07 Mai 2010

Gebet und Respekt - was Politiker denken

„Das Gebet ist die stärkste Macht, die wir als Christen ins Feld führen können“ – so die Überzeugung des SPD-Politikers Gerhard Nelius, der im ökumenischen Männertreff der Waldstadt – zu dem immer auch Frauen kommen – seinen Vortrag über die Gerechtigkeits-Tradition in Bibel und Politik hielt. Seit 1972 ist Gerhard Nelius in der SPD (Anlass war damals die Diskussion um den Schüler-BaFöG), seit 1983 wurde er Kirchengemeinderat, ein Jahr später zum Stadtrat gewählt; 2006 übernahm er ein Mandat im Landtag. Sein stärkstes Motiv entnimmt er einem prophetischen Text aus dem Jeremia-Buch: „Suchet der Stadt Bestes, dahin ich euch habe wegführen lassen, und betet für sie.“ Die Christen beteten für Nero, der sie verfolgte; Jesus betete gar für den Verräter.

Überschrieben hatte er das Herz seines Vortrags mit dem Motto „Anfechtungen und Hoffnungen“. Die größte Anfechtung eines Politikers sei es, die Religion als Stimmenfang zu benützen. Die Tendenz, den politischen Gegner in der Öffentlichkeit schlecht zu machen sei eines der Probleme. Andererseits erfahre auch der Politiker durch den Glauben Entlastung: Wenn du mit Gott rechnest, relativiert dies dein eigenes Handeln.
Die religiösen Wurzeln der SPD ordnete Nelius dem religiösen Sozialismus zu, der 1926 vom Pforzheimer Pfarrer Eckert in Meersburg begründet wurde. Bekannte Theologen wie Paul Tillich hätten sich dieser Bewegung zugeordnet. Im Godesberger Programm, das in seiner Jugendzeit in der SPD gültig war, sei ein gutes Verhältnis zu den christlichen Kirchen zu erkennen gewesen. Auch heute gebe es in der SPD den Bietigheimer Tag, an dem jedes Jahr das Gespräch zwischen evangelischer Kirche und Sozialdemokratie gepflegt werde.

Das letzte Referat im Rahmen des ökumenischen Männertreffs hielt Christine Denz. Ihr Thema: „Schöpfung bewahren – die religiösen Wurzeln der Grünen“. Die Kommunalpolitikerin, die 2009 auch für den Bundestag kandidiert hatte, erlebte ihre politische „Bekehrung“ 1986 nach der Katastrophe von Tschernobyl. Die biblischen Begriffe Frieden, Gerechtigkeit und Bewahrung der Schöpfung sind ihr weltweiter Zusammenklang sind ihr persönliches Leitmotiv. In diesem Dreiklang aus dem konziliaren Prozess der 1980er Jahre lägen auch die religiösen Wurzeln der Grünen.

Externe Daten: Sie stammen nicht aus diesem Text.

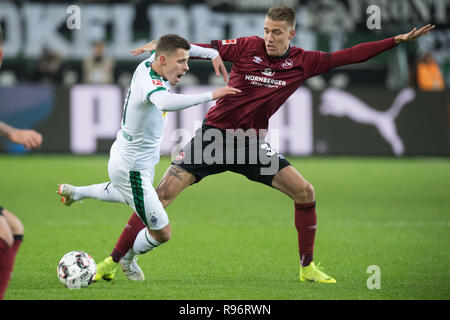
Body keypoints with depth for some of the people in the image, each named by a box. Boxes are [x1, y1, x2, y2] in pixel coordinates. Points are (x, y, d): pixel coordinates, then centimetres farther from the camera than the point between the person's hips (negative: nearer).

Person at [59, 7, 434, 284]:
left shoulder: (303, 62, -3)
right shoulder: (246, 47, -9)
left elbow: (349, 56, -1)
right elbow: (205, 48, -7)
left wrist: (400, 40, -4)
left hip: (252, 144, 3)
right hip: (215, 133, -3)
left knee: (304, 192, -8)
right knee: (165, 190, -13)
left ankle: (308, 267, 10)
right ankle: (114, 260, -8)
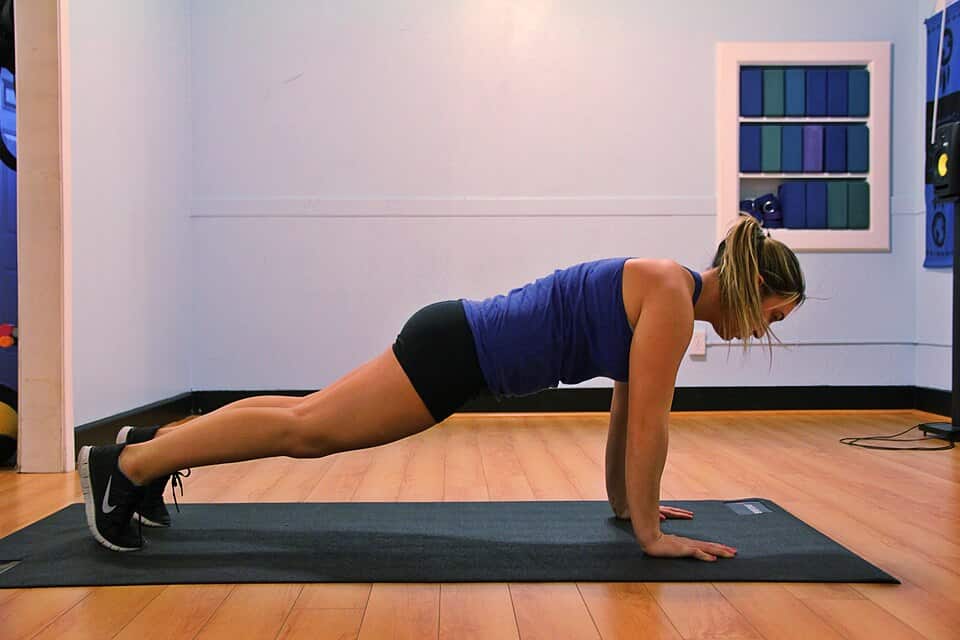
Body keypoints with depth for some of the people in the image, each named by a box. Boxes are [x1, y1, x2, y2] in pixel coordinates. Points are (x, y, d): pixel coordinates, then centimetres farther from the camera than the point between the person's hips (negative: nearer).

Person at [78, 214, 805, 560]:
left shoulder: (661, 299, 13)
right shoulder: (672, 293, -15)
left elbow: (628, 411, 20)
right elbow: (649, 421, -18)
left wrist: (624, 501, 24)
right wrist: (651, 532, -11)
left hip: (463, 345, 9)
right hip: (456, 349, -9)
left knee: (310, 422, 15)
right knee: (306, 428, -3)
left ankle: (152, 446, 27)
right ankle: (124, 464, 8)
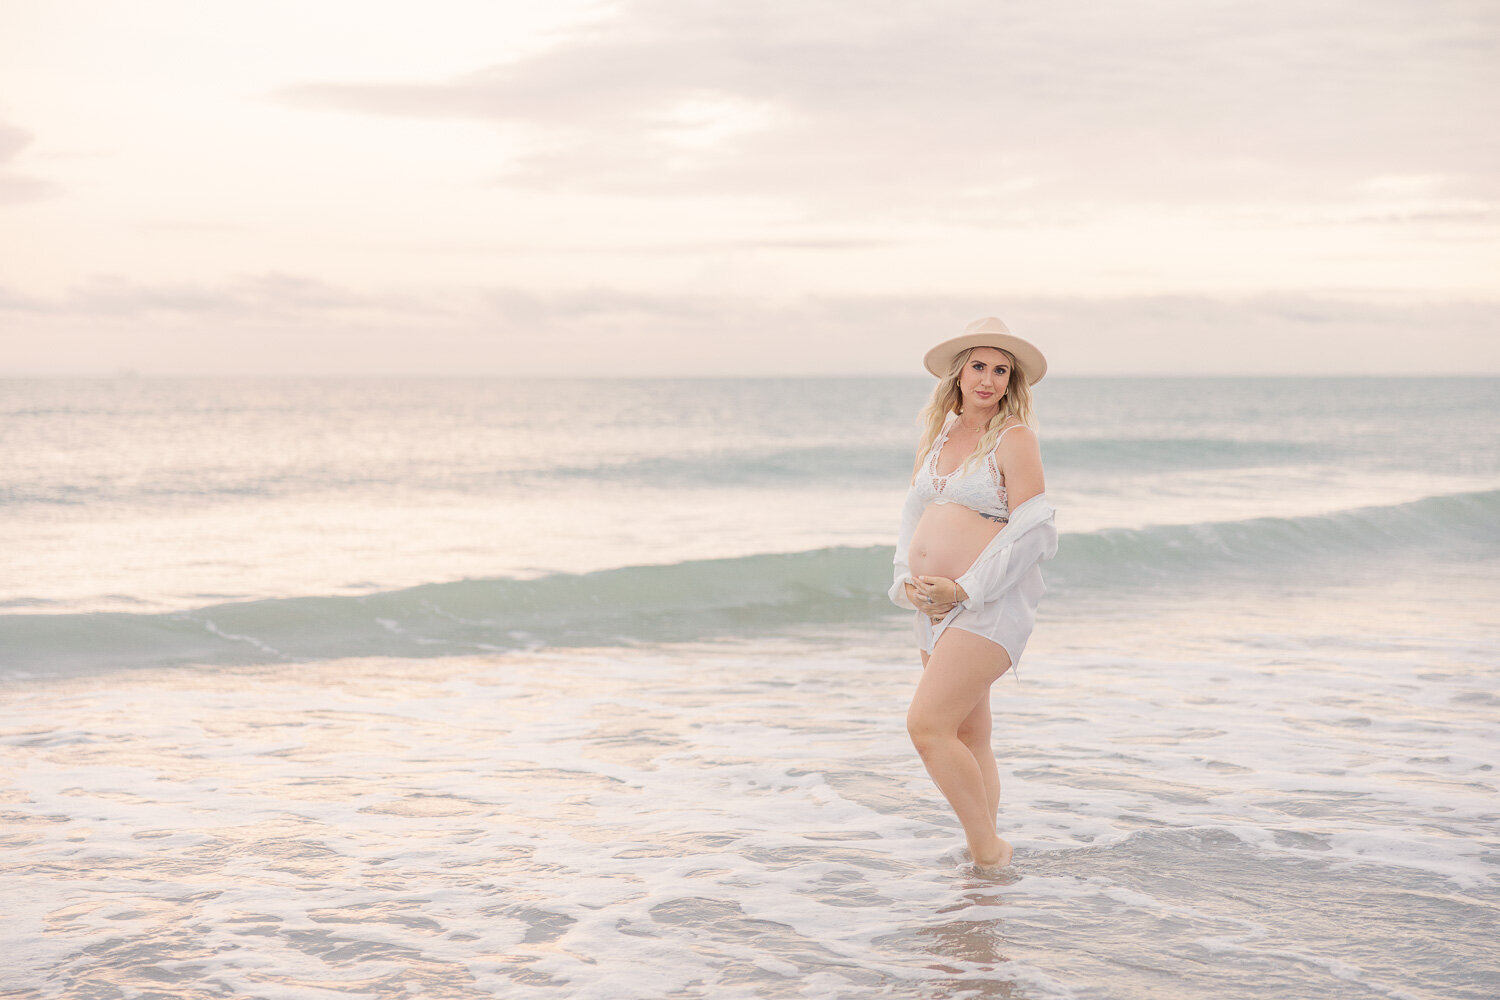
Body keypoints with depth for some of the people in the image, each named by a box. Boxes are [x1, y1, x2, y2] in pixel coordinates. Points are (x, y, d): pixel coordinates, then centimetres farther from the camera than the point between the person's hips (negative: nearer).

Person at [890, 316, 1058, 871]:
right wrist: (908, 579, -1)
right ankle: (983, 857, 21)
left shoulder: (1015, 438, -7)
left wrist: (964, 589, -16)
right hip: (935, 605, 7)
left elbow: (1032, 531, -13)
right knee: (968, 739, 12)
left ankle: (989, 849, -5)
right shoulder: (939, 435, 14)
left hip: (989, 603, -7)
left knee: (927, 724, -17)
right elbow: (914, 512, 16)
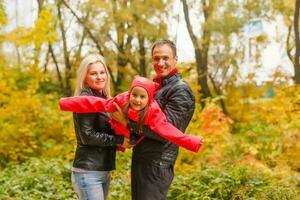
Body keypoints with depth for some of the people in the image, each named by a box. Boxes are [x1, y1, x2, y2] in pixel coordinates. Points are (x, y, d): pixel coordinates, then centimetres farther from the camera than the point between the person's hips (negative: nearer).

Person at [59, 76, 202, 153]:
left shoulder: (153, 111, -37)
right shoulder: (121, 100, -34)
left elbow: (166, 129, -42)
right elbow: (95, 104, -33)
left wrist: (191, 142, -52)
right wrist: (67, 103, -35)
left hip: (136, 140, -1)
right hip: (119, 135, 1)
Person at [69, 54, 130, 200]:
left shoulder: (104, 98, 12)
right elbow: (87, 136, -18)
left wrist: (121, 141, -3)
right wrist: (119, 140, -15)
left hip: (104, 171, 8)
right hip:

Als Pädagogin liegt ihr die Gerechtigkeit im Schulsystem am Herzen; die Grundschule müsse aufgewertet, gleiche Startchancen für alle Menschen gegeben werden. Zur Gerechtigkeit gehöre für ihre Partei auch die Emanzipation der Frau. Aufgabe der Politik sei es, Menschen in ihrer Verschiedenheit Gehör zu verschaffen und Wege zu finden, wie allen Anliegen Gerechtigkeit widerfahre. So lehnte sie eine einseitige Betonung der Abtreibungsfrage ab, zeigte jedoch großes Verständnis für Menschen, die sich gegen die Tötung anderer Menschen engagieren: Die Lebensbedingungen müssten auf allen Ebenen verbessert werden.
Als junge Frau ließ sich Frau Denz in das Leben einer christlichen Gemeinde einbinden. Sie fand dort glaubwürdige Vorbilder. Dennoch hat sie schmerzlich weibliche Vorbilder in der Bibel und im kirchlichen Leben vermisst; den Rückzug von Margot Käßmann bedauert sie sehr. Vor allem meint sie, Kirche müsse sich gesellschaftlich und politisch mehr einmischen.

Die Reihe des Ökumenischen Männertreffs wird abgeschlossen mit einem Gesprächsgottesdienst am Sonntag nach dem internationalen Tag der Arbeit. Mitgebrachte Speisen der Teilnehmer ermöglichen es, nach dem Gottesdienst im Gemeindezentrum zu verweilen und die Anregungen des diesjährigen Männertreffs weiter zu bedenken. Beginn ist am 2. Mai in der Waldstadt um 10.30 Uhr.